_Records for this exercise_
■ ■ ■
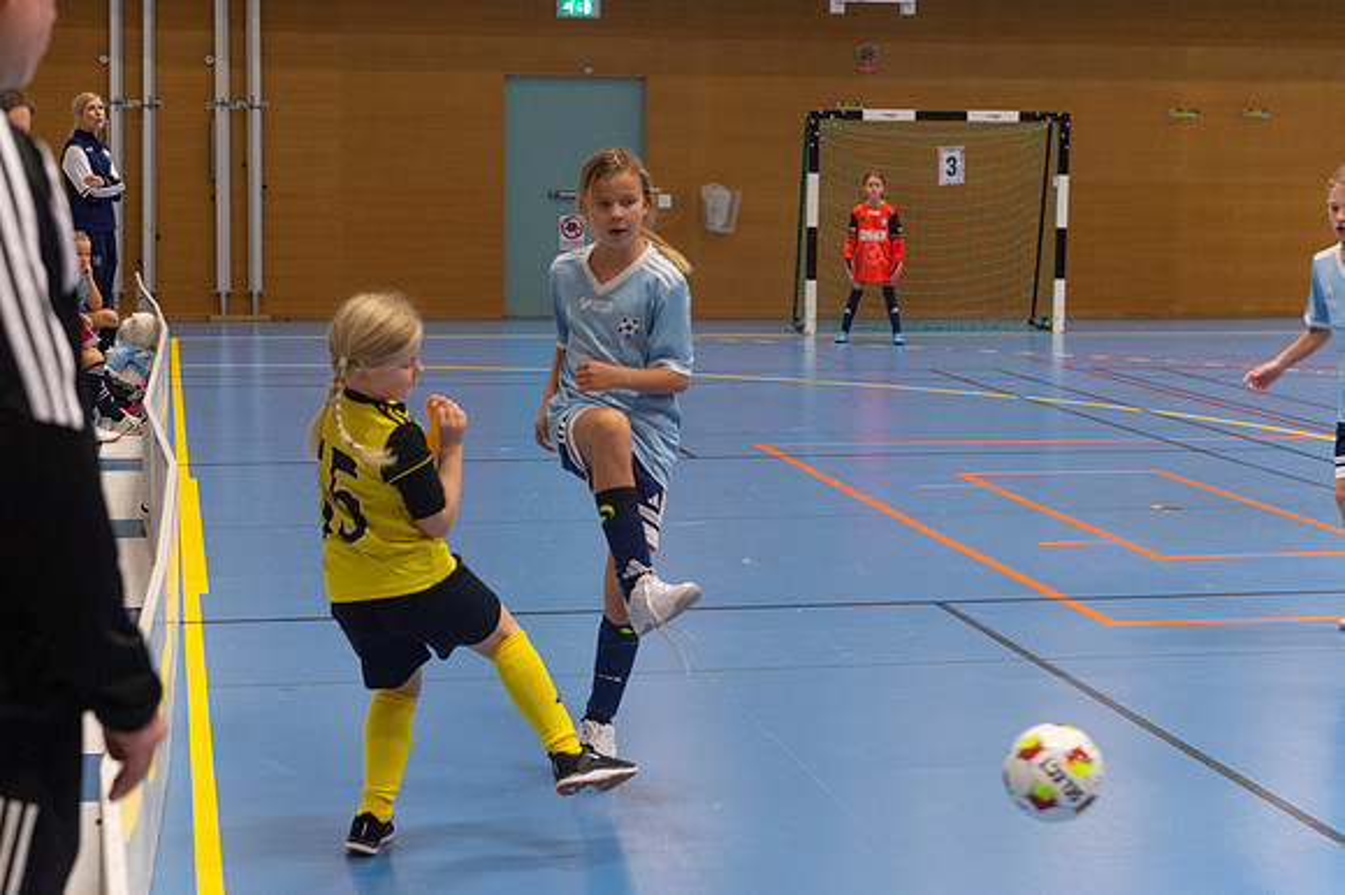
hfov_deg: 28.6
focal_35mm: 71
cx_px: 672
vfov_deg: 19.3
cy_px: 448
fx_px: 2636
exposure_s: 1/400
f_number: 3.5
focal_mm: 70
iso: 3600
■ ■ ■
_What you should do_
Every entry must be retyped exactly, with the pictures removed.

_Completed task_
hfov_deg: 28.6
focal_35mm: 71
cx_px: 672
vfov_deg: 19.3
cy_px: 448
fx_px: 2636
exposure_s: 1/400
f_number: 3.5
focal_mm: 70
iso: 3600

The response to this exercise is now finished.